FRAGMENTO PARA LEER —
------------------------

Sección Linellae Xenofiófera
Giant unicells

Sección Linellae Xenofiófera

Suspendido en el interior iluminado del esqueleto mineral de una xenofiópora, el observador se encuentra rodeado por un mosaico de fragmentos conquiliológicos —paredes de foraminíferos compactas como losas de marfil y retículas de radiolarios cuyos finos armazones de sílice capturan la luz ámbar transmitida desde abajo, todo cementado por una matriz orgánica oscura y ligeramente lustrosa que une el conjunto como resina antigua solidificada. Esta arquitectura no es fósil sino la envoltura viva de un ser unicelular de proporciones extraordinarias: la *teca* o *test* de una xenofiópora, construida a lo largo de su vida por una única célula gigante que agrega y consolida detritos del fondo oceánico en una estructura que puede alcanzar varios centímetros de diámetro. Atravesando este laberinto mineral, los canales llamados *linelas* se ramifican en todas las direcciones como corredores de vidrio ámbar translúcido de cuarenta a ochenta micrómetros de anchura, transportando el citoplasma dorado pálido compartido de esa célula multinucleada, cuyas diminutas masas de cromatina grafito flotan a intervalos irregulares como piedras sumergidas en una corriente de miel. La luz cálida que atraviesa la preparación histológica convierte el campo entero en algo suspendido entre la geología y la biología, entre la catedral y la célula, revelando que lo mineral y lo vivo no son aquí categorías separadas sino capas superpuestas de una misma entidad.

------------------------

MATERIAL DADO —

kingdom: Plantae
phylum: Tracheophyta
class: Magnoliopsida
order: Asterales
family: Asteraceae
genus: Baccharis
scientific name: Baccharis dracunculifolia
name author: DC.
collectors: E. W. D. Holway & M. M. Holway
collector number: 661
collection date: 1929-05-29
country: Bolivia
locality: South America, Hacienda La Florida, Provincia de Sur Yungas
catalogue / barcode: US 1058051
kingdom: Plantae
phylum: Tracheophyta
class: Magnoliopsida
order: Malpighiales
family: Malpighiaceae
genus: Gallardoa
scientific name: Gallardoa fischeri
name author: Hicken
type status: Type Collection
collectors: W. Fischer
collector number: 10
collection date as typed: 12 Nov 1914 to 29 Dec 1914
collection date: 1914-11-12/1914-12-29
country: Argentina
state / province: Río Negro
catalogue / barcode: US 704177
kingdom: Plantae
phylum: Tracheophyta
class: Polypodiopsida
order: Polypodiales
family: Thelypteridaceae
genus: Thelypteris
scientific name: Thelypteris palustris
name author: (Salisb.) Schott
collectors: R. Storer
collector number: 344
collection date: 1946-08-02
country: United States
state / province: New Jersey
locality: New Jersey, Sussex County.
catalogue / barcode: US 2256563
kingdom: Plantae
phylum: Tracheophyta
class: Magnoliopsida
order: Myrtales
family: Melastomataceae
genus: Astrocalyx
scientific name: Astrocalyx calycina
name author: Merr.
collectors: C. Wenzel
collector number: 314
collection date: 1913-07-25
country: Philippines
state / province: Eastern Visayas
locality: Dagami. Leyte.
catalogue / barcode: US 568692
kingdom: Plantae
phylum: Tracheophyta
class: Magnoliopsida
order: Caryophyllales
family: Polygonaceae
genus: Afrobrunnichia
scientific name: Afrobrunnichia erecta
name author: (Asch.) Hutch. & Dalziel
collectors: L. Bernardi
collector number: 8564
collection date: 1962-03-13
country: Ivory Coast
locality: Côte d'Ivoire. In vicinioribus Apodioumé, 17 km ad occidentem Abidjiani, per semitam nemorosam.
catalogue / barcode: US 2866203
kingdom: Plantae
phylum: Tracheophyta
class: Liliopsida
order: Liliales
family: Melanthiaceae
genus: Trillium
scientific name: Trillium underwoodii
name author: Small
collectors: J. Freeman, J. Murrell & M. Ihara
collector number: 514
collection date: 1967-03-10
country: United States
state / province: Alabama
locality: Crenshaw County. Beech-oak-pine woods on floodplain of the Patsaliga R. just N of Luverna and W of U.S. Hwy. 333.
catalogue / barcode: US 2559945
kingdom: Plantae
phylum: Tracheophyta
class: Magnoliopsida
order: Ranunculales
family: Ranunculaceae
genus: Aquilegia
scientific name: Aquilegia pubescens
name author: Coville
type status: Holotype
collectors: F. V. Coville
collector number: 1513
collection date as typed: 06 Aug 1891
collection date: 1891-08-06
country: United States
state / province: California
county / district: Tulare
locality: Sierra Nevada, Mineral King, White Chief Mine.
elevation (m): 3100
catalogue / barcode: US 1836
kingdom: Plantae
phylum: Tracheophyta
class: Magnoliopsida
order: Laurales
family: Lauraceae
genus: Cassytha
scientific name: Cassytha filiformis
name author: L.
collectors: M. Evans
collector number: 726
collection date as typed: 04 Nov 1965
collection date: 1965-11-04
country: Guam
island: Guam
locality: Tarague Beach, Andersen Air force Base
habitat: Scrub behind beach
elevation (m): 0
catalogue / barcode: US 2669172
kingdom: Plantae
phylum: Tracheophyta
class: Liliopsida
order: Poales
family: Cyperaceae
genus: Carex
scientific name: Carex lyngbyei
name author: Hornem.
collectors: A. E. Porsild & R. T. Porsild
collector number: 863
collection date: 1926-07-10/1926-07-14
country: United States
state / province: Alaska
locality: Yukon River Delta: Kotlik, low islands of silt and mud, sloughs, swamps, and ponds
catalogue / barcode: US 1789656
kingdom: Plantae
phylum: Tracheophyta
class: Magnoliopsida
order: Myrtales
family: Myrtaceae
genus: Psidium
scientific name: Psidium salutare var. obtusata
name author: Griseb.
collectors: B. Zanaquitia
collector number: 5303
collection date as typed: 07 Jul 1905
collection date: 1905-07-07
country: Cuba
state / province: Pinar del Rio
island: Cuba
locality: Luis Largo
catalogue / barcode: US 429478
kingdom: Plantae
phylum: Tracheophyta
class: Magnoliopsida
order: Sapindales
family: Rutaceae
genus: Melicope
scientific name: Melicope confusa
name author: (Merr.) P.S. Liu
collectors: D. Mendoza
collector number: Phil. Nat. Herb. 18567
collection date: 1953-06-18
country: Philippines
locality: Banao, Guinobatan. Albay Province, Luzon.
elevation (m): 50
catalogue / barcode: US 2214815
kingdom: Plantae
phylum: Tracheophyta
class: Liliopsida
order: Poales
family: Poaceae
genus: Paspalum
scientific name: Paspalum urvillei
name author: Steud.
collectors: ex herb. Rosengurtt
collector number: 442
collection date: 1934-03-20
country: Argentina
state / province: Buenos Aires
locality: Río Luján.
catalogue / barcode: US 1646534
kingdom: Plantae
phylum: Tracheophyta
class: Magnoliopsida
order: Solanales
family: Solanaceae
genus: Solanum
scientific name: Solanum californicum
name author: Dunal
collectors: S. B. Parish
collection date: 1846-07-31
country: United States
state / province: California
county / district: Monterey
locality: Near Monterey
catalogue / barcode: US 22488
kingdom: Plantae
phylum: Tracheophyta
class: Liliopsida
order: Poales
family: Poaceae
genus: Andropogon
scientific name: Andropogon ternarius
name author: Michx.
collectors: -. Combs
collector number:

------------------------

TU TAREA — Copia completo el texto sobre las xenofióforas, sin omitir ni alterar nada.

SOLUCIÓN DEL EJERCICIO —
Sección Linellae Xenofiófera
Giant unicells

Sección Linellae Xenofiófera

Suspendido en el interior iluminado del esqueleto mineral de una xenofiópora, el observador se encuentra rodeado por un mosaico de fragmentos conquiliológicos —paredes de foraminíferos compactas como losas de marfil y retículas de radiolarios cuyos finos armazones de sílice capturan la luz ámbar transmitida desde abajo, todo cementado por una matriz orgánica oscura y ligeramente lustrosa que une el conjunto como resina antigua solidificada. Esta arquitectura no es fósil sino la envoltura viva de un ser unicelular de proporciones extraordinarias: la *teca* o *test* de una xenofiópora, construida a lo largo de su vida por una única célula gigante que agrega y consolida detritos del fondo oceánico en una estructura que puede alcanzar varios centímetros de diámetro. Atravesando este laberinto mineral, los canales llamados *linelas* se ramifican en todas las direcciones como corredores de vidrio ámbar translúcido de cuarenta a ochenta micrómetros de anchura, transportando el citoplasma dorado pálido compartido de esa célula multinucleada, cuyas diminutas masas de cromatina grafito flotan a intervalos irregulares como piedras sumergidas en una corriente de miel. La luz cálida que atraviesa la preparación histológica convierte el campo entero en algo suspendido entre la geología y la biología, entre la catedral y la célula, revelando que lo mineral y lo vivo no son aquí categorías separadas sino capas superpuestas de una misma entidad.